By Laura Salas, Translation by Facundo Ercole
I’ve been a warrior because I’m from a town which is full of warriors.
Berta Cáceres, founder of the Concejo Cívico Popular de Honduras (COPINH) [Honduras Popular Civic Council], has become an icon in the fight of hundreds communities across the Mesoamerica and the rest of the American continent. Her emblematic murder one year ago reveals alleged collusion between the Government of Honduras and the DESA Company – in charge of the construction of the Agua Zarca hydroelectric power plant – targeting Cáceres because of her leadership in defending the Lenca communities’ rights to their land in Honduras.

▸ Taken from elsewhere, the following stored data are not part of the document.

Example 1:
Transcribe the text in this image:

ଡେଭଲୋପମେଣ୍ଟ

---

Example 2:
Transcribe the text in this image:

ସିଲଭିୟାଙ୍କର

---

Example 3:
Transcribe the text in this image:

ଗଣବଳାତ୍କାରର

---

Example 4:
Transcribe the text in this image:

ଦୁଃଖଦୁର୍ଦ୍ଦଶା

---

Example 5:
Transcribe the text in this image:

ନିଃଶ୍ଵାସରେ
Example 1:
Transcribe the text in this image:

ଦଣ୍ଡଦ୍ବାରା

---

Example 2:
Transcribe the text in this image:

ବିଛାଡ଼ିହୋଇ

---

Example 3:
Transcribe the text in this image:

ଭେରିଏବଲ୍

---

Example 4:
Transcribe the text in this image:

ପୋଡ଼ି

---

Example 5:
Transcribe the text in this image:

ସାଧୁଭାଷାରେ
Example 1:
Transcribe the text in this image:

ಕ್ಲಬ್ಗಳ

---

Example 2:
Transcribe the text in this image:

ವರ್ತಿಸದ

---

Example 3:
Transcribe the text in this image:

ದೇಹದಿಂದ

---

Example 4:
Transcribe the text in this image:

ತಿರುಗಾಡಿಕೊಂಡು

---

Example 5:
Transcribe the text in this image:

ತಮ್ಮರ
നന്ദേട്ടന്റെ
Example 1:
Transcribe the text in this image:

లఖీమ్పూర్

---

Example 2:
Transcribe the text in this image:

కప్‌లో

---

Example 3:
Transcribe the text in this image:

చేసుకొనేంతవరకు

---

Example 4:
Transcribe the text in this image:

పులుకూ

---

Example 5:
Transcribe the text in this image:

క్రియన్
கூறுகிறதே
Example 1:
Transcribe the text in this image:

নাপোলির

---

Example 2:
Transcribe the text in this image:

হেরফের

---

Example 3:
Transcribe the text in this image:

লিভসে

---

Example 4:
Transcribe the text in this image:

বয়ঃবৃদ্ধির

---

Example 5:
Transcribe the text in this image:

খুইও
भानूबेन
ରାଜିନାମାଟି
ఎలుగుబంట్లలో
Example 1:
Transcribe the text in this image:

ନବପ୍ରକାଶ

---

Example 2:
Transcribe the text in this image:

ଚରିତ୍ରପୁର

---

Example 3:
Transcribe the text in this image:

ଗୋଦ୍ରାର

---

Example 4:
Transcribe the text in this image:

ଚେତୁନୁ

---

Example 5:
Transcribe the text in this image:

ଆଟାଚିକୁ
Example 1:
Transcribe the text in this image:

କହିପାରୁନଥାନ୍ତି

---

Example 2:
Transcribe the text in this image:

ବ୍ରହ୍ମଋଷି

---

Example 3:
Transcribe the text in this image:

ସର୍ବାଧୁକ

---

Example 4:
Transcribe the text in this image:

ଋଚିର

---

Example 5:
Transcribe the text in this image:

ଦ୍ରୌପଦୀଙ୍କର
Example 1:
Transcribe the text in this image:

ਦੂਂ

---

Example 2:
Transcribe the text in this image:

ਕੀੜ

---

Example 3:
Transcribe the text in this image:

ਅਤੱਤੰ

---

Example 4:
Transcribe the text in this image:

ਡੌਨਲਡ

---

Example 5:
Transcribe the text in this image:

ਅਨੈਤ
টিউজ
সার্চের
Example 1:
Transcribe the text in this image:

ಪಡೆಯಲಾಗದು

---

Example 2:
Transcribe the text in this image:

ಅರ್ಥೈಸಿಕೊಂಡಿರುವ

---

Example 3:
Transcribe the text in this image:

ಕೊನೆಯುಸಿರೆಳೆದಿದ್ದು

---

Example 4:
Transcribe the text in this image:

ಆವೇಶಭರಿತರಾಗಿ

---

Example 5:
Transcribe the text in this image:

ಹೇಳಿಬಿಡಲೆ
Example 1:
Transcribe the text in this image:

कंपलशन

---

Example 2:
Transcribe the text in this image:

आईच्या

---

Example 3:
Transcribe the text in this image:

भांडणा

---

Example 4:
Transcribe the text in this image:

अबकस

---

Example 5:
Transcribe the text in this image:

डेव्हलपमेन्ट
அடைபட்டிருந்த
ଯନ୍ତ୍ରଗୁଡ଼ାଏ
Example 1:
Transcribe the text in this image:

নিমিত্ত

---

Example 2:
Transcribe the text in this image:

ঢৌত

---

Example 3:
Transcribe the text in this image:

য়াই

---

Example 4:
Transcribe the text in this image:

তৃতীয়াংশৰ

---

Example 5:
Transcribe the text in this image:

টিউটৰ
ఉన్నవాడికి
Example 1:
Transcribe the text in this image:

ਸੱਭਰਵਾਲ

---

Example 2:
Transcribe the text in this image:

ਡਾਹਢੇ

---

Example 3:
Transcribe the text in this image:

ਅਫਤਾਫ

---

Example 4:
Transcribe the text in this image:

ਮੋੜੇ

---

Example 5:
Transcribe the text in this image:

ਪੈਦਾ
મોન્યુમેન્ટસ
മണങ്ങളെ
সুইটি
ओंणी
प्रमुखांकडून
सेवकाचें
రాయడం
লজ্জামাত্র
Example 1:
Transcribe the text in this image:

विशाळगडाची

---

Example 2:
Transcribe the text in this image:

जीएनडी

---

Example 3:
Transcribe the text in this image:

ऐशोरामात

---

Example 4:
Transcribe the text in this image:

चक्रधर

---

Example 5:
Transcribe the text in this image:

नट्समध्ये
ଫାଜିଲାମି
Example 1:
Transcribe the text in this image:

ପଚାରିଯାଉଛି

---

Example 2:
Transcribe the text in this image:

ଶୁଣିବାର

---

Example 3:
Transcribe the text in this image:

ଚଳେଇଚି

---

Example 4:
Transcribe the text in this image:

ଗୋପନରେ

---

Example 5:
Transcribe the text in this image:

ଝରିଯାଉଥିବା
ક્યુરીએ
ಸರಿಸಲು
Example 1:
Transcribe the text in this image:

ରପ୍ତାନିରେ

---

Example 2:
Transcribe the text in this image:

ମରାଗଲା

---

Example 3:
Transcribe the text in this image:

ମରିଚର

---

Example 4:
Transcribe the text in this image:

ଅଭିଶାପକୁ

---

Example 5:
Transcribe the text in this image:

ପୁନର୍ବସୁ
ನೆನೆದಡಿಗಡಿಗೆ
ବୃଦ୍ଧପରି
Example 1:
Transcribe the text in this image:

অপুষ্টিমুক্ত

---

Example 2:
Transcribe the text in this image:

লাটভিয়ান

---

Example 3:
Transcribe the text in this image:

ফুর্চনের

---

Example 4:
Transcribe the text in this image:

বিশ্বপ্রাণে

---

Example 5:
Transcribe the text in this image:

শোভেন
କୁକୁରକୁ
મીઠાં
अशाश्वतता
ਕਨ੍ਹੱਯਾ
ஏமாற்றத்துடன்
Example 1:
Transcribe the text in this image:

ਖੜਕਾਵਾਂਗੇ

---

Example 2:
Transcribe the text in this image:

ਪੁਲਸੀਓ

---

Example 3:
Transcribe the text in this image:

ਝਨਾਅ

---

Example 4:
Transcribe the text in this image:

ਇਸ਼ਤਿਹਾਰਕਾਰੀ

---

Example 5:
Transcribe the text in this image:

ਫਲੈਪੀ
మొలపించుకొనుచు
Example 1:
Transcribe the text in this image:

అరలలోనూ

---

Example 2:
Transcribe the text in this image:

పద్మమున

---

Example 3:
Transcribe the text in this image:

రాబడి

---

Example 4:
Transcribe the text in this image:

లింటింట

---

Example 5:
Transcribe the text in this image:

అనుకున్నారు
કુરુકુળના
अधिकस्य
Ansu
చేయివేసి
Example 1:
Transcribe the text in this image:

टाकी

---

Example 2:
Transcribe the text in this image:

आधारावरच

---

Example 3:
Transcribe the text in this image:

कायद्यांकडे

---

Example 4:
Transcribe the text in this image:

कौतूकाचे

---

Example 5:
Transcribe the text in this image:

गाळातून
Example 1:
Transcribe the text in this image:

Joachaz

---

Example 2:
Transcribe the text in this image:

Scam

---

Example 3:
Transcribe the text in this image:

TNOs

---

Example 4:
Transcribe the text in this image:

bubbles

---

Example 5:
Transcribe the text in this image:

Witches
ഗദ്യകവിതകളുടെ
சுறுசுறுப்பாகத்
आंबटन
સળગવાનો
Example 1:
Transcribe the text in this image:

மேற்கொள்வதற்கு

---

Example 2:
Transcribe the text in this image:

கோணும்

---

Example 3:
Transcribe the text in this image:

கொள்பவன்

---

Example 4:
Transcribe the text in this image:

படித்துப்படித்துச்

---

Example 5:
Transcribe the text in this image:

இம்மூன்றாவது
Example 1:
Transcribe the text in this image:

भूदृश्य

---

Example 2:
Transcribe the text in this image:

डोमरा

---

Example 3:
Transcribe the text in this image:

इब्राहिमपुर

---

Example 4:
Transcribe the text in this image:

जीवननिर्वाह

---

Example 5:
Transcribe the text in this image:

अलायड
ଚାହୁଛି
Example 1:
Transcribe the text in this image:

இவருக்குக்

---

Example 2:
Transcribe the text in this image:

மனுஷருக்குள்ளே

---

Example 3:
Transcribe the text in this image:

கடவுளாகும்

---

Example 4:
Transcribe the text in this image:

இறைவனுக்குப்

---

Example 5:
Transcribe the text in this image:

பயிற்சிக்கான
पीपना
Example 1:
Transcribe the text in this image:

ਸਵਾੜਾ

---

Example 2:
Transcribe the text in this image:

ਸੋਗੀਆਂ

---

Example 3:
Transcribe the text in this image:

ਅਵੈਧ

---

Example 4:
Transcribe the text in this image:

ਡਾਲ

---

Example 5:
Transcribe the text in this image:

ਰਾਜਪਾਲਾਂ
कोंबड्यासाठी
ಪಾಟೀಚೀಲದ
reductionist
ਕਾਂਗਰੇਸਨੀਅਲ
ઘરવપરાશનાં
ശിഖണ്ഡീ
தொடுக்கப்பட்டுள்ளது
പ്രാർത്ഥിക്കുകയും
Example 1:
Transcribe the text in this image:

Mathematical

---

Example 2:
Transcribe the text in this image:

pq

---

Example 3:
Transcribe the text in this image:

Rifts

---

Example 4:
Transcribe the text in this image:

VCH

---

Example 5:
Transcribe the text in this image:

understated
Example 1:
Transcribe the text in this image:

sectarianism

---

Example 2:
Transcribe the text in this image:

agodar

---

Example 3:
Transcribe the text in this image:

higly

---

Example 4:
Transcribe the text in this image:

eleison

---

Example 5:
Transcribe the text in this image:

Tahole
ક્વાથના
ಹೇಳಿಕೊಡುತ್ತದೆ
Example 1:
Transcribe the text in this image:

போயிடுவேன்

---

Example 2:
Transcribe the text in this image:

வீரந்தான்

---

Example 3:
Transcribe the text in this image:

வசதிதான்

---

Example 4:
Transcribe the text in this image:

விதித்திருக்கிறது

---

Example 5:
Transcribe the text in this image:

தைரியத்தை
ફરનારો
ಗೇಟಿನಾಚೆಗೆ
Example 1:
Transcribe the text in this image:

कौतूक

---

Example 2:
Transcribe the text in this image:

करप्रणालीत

In their last report, Global Witness provided a summary of their most important findings: 1) the relationship between DESA and the murder of Berta Cáceres, since two of the men currently apprehended for of the murder were workers of DESA. 2) The relationship between the Honduras armed forces and the murder of Berta Cáceres, since three of the people detained for the murder were related to the Honduran military; the fact that the president of the DESA company, Roberto David Castillo Mejía, used to be military intelligence; and the fact that it has been reported that Berta Cáceres’ name was on a military black list.
Indigenous communities and collectives across Latin America follow her example and celebrate her fight for the defense of their territories against the vast transnational firms that are supported by local governments and turn a profit from their natural resources, at the expense of the rights of indigenous peoples. And which, in some cases like Berta’s, includes the cost of human life.
In this context, the use of technology becomes a must for the communities and the protectors of the land, whom day to day watch over their territories. Today, these technologies are necessary tools that allow social movements to tell their stories and to share their perspective on what is really happening, and which in many case help expose atrocious violations to the human rights.
That is why, on the anniversary of the condemnable murder of Berta, we are focused on remembering the audiovisual work that her death has inspired and honoring not only of Berta’s legacy, but also about the fight of whole communities which are abused day after day.
La Guardiana de los Ríos
La Guardiana de los Ríos (The Guardian of the Rivers) is a production of Campaña Madre Tierra (Mother Earth Campaign), supported by popular organizations to show that “inland Honduras, one of the most dangerous countries for defenders of natural resources, governed by the idea of extractive development that clashes with the communities’ worldview and doesn’t allow them to make decisions about their environment”. This documentary begins with a phrase from Berta:
“[We] the Lenca people are ancestral custodians of the rivers, and we are protected by spirits of the girls who teach us that giving life in many ways to defend rivers is giving life for the good of humanity and this planet”
Berta No Murió, Se Multiplicó (Berta has not died – she has multiplied)
“We fight to make energy a right of the people. It should be part of the common goods and thus we should have the authority to decide. Understand why the energy is tied to the dams, to the mines, to the water and to the oil companies, and understand why these projects are above the Government.”
This documentary includes Berta’s own words, made by the Caravana Mesoamericana Para El Buen Vivir De Los Pueblos En Resistencia (Mesoamerican Caravan for the Welfare of Communities in Resistance) in order to “show the truth and the context behind the murder, contrary to what the Government and the media in Honduras want us to believe”.
Berta Vive (Berta Lives)
The documentary Berta Vive clearly shows the international condemnation of Berta’s brutal murder, the Honduran government’s attempts to discredit Berta’s efforts and the racism towards the Lenca people from international organisms such as the Fondo de Desarrollo Holandés (FMO, Dutch Development Bank) that finance extractive developments in Honduras, such as the dams to which the COPINH is opposed to.
All these documentaries show us that, not unlike Berta, the Lenca people, who resist the exploitation of their territory, are in danger because of their activism – but also they show us how strong and determined they are. That is why these documentaries are essential to support the fight of the women and their communities. This is the only way in which we can join our voices to decrease the threats they face and so the land and natural resources they fight for remain protected.